Here's an article on how to help your fearful dog . It's all about classical conditioning and like Jean Donaldson says it's a case of open bar ,closed bar. This article is by Casey Lomonaco http://ptfordogs.blogspot.com/2009/11/how-to-help-your-fearful-dog-become.html 
This quote is key from this article "Think of Pavlov's dogs when using classical conditioning to modify aggressive or reactive behavior. The stimulus (trigger) should predict the arrival of food-just as a bell or lab coat would for Pavlov's dogs. The reinforcement is contingent not upon the dog's behavior, but upon the presentation of the stimulus. The dogs got fed no matter what they were doing".


----------



## The Laughing Magpie (Aug 20, 2009)

This is pretty much what I have used for my reactive dog Yogi, he has come miles, I seldom need to stuff treats in his mouth, now he looks at me, I set the tone, we calmly walk away together. It has not happen over night, but this was the technique that has produced results.


----------



## davetgabby (Dec 29, 2007)

The Laughing Magpie said:


> This is pretty much what I have used for my reactive dog Yogi, he has come miles, I seldom need to stuff treats in his mouth, now he looks at me, I set the tone, we calmly walk away together. It has not happen over night, but this was the technique that has produced results.

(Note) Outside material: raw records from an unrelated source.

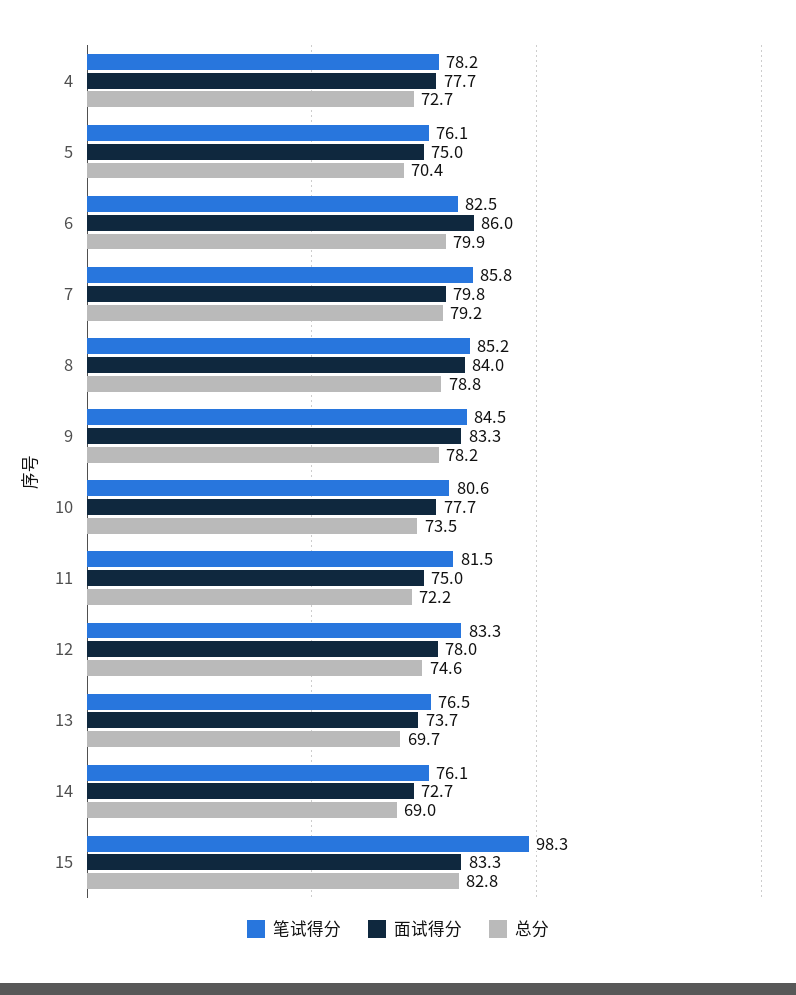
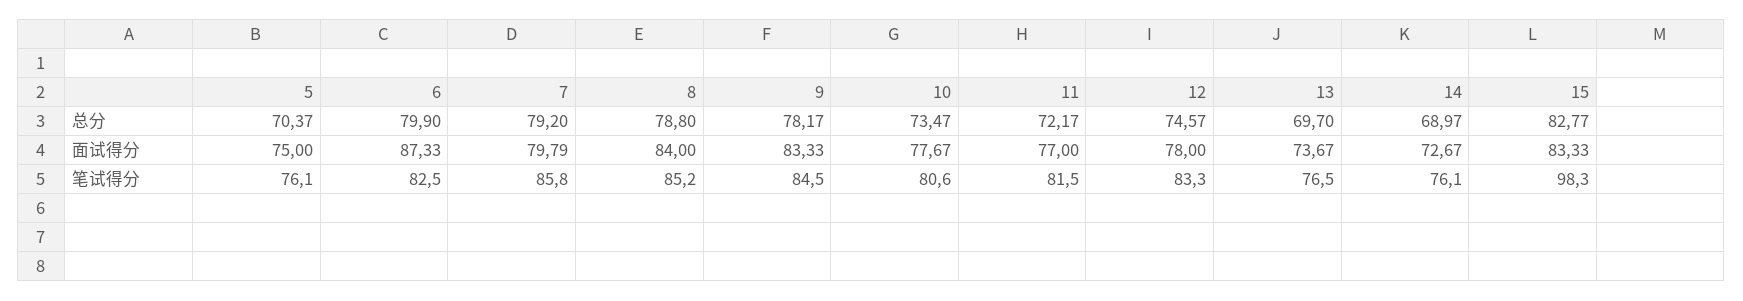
  {
    "笔试得分": {
-     "4": 78.2,
      "5": 76.1,
      "6": 82.5,
      "7": 85.8,
      "8": 85.2,
      "9": 84.5,
      "10": 80.6,
      "11": 81.5,
      "12": 83.3,
      "13": 76.5,
      "14": 76.1,
      "15": 98.3
    },
    "面试得分": {
-     "4": 77.7,
      "5": 75,
-     "6": 86,
+     "6": 87.33,
      "7": 79.79,
      "8": 84,
      "9": 83.33,
      "10": 77.67,
-     "11": 75,
+     "11": 77,
      "12": 78,
      "13": 73.67,
      "14": 72.67,
      "15": 83.33
    },
    "总分": {
-     "4": 72.7,
      "5": 70.37,
      "6": 79.9,
      "7": 79.2,
      "8": 78.8,
      "9": 78.17,
      "10": 73.47,
      "11": 72.17,
      "12": 74.57,
      "13": 69.7,
      "14": 68.97,
      "15": 82.77
    }
  }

Right on Robbie. You have done wonders. For sure, this is a very slow process for some dogs. Unlike television shows that pretend to cure a dog in a couple of hours,if not an hour. this takes time to truly make a difference. Much more to it than suppressing the behavior in a shut down dog. Although the video is rather lengthy, Drayton Michaels has a good demonstration on what's involved with leash and environmental reactivity. here http://www.dogstardaily.com/blogs/brandi-nancy-–-study-leash-reactivity-july-august-2011


----------